Du Code de procédure civile qui oblige l'expert à convoquer toutes les parties, et l'oblige en cas d'impossibilité de notifier l'une d'elles à soulever la question auprès du président du tribunal afin qu'il prenne les mesures qu'il juge appropriées. La cour a également écarté l'accord conclu entre les parties, lequel révèle que la défenderesse n'a pas exécuté les travaux dont elle réclame la valeur. De plus, la cour s'est abstenue de répondre aux moyens soulevés par la requérante et sa défense, ce qui impose en conséquence de prononcer la cassation de la décision attaquée.
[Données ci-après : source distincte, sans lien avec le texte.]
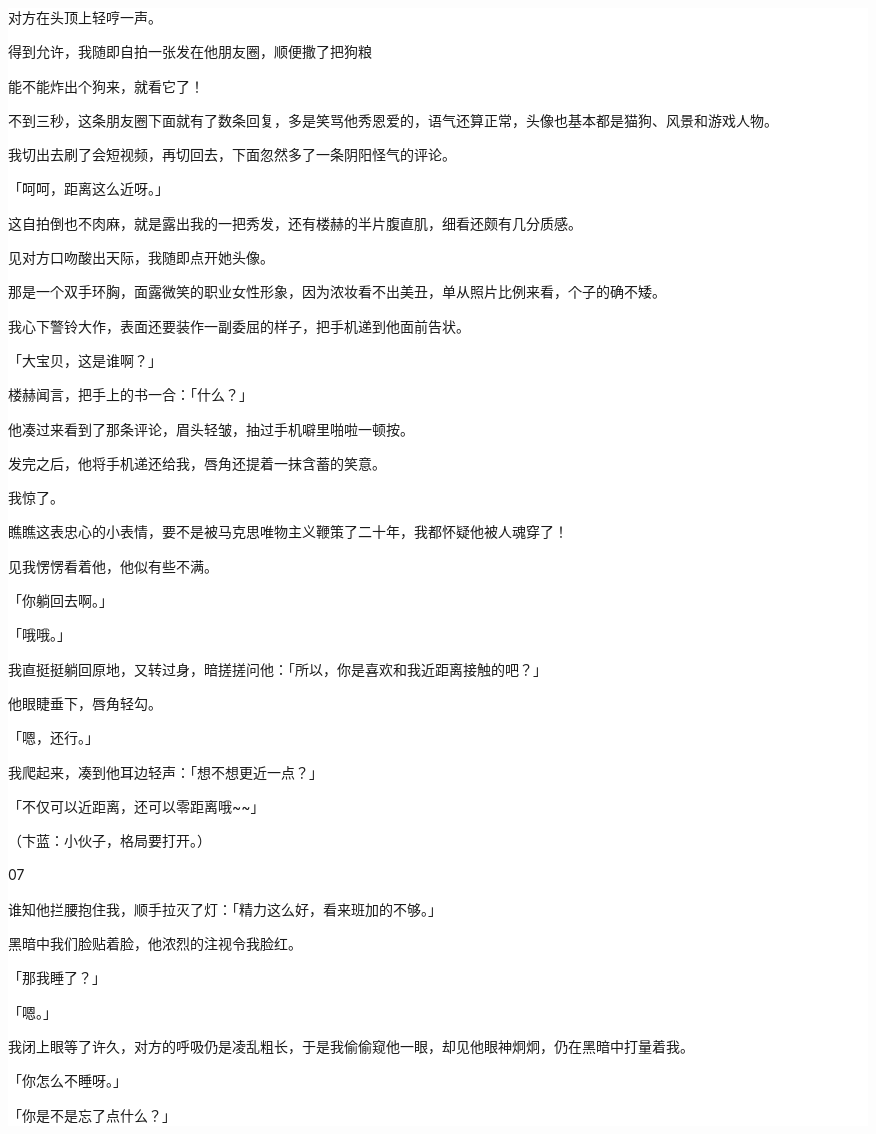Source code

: 对方在头顶上轻哼一声。

得到允许，我随即自拍一张发在他朋友圈，顺便撒了把狗粮

能不能炸出个狗来，就看它了！

不到三秒，这条朋友圈下面就有了数条回复，多是笑骂他秀恩爱的，语气还算正常，头像也基本都是猫狗、风景和游戏人物。

我切出去刷了会短视频，再切回去，下面忽然多了一条阴阳怪气的评论。

「呵呵，距离这么近呀。」

这自拍倒也不肉麻，就是露出我的一把秀发，还有楼赫的半片腹直肌，细看还颇有几分质感。

见对方口吻酸出天际，我随即点开她头像。

那是一个双手环胸，面露微笑的职业女性形象，因为浓妆看不出美丑，单从照片比例来看，个子的确不矮。

我心下警铃大作，表面还要装作一副委屈的样子，把手机递到他面前告状。

「大宝贝，这是谁啊？」

楼赫闻言，把手上的书一合：「什么？」

他凑过来看到了那条评论，眉头轻皱，抽过手机噼里啪啦一顿按。

发完之后，他将手机递还给我，唇角还提着一抹含蓄的笑意。

我惊了。

瞧瞧这表忠心的小表情，要不是被马克思唯物主义鞭策了二十年，我都怀疑他被人魂穿了！

见我愣愣看着他，他似有些不满。

「你躺回去啊。」

「哦哦。」

我直挺挺躺回原地，又转过身，暗搓搓问他：「所以，你是喜欢和我近距离接触的吧？」

他眼睫垂下，唇角轻勾。

「嗯，还行。」

我爬起来，凑到他耳边轻声：「想不想更近一点？」

「不仅可以近距离，还可以零距离哦~~」

（卞蓝：小伙子，格局要打开。）

07

谁知他拦腰抱住我，顺手拉灭了灯：「精力这么好，看来班加的不够。」

黑暗中我们脸贴着脸，他浓烈的注视令我脸红。

「那我睡了？」

「嗯。」

我闭上眼等了许久，对方的呼吸仍是凌乱粗长，于是我偷偷窥他一眼，却见他眼神炯炯，仍在黑暗中打量着我。

「你怎么不睡呀。」

「你是不是忘了点什么？」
Mais attendu que la cour a rejeté le grief objet du moyen par ce qu'elle a énoncé dans les motifs de sa décision, à savoir que "en se référant au rapport d'expertise, il ressort que l'expert a convoqué l'intimée et sa défense et qu'ils se sont abstenus malgré la notification, et qu'il s'est même rendu sur son chantier où les travaux ont été exécutés, et que l'intimée a constitué un avocat pour la défendre, lequel peut présenter tous les documents nécessaires confirmant ses moyens, donc il n'y a aucune violation de la loi entachant l'expertise…", ce qui est un motif non critiquable, la cour a considéré que la convocation du représentant légal de la requérante et de son avocat aux opérations d'expertise rend possible pour elle de communiquer à l'expert les documents en sa possession étayant ses moyens. Les motifs de la décision attaquée ne contiennent rien laissant entendre que la cour aurait écarté l'accord conclu entre les parties ou n'en aurait pas tenu compte, par conséquent ce qui est soulevé à cet égard reste contraire aux faits. Le moyen n'expose pas en quoi le motif de la cour objet du grief serait vicié par un vice parallèle à son absence ni où résiderait ce vice ou quels sont les moyens auxquels il n'a pas été répondu, de sorte que la décision n'enfreint aucune disposition, est motivée par un motif sain et suffisant, et le moyen est infondé, pour ce qui n'est pas exposé il est irrecevable.

Pour ces motifs. La Cour de cassation a jugé de rejeter la demande, et de mettre les dépens à la charge du demandeur. Et c'est ainsi qu'a été rendu l'arrêt et prononcé en audience publique tenue à la date susmentionnée dans la salle des audiences ordinaires de la Cour de cassation à Rabat. La formation de jugement était composée de Monsieur Saïd Saadaoui président et des conseillers Messieurs : Abdelilah Hanine rapporteur et Mesdames et Messieurs Souad Farahaoui, Mohamed El Kadiri, Aïcha Fraïm El Mal membres, en présence de Monsieur le procureur général Rachid Benani et avec l'assistance de Madame la greffière Mounia Zaidoun.

Traduction automatique fournie à titre indicatif. Seul le texte original en arabe fait foi.
Source : Portail officiel de la jurisprudence — CSPJ

Source : Cour de cassation – Base Open Data « Judilibre » & « Légifrance ».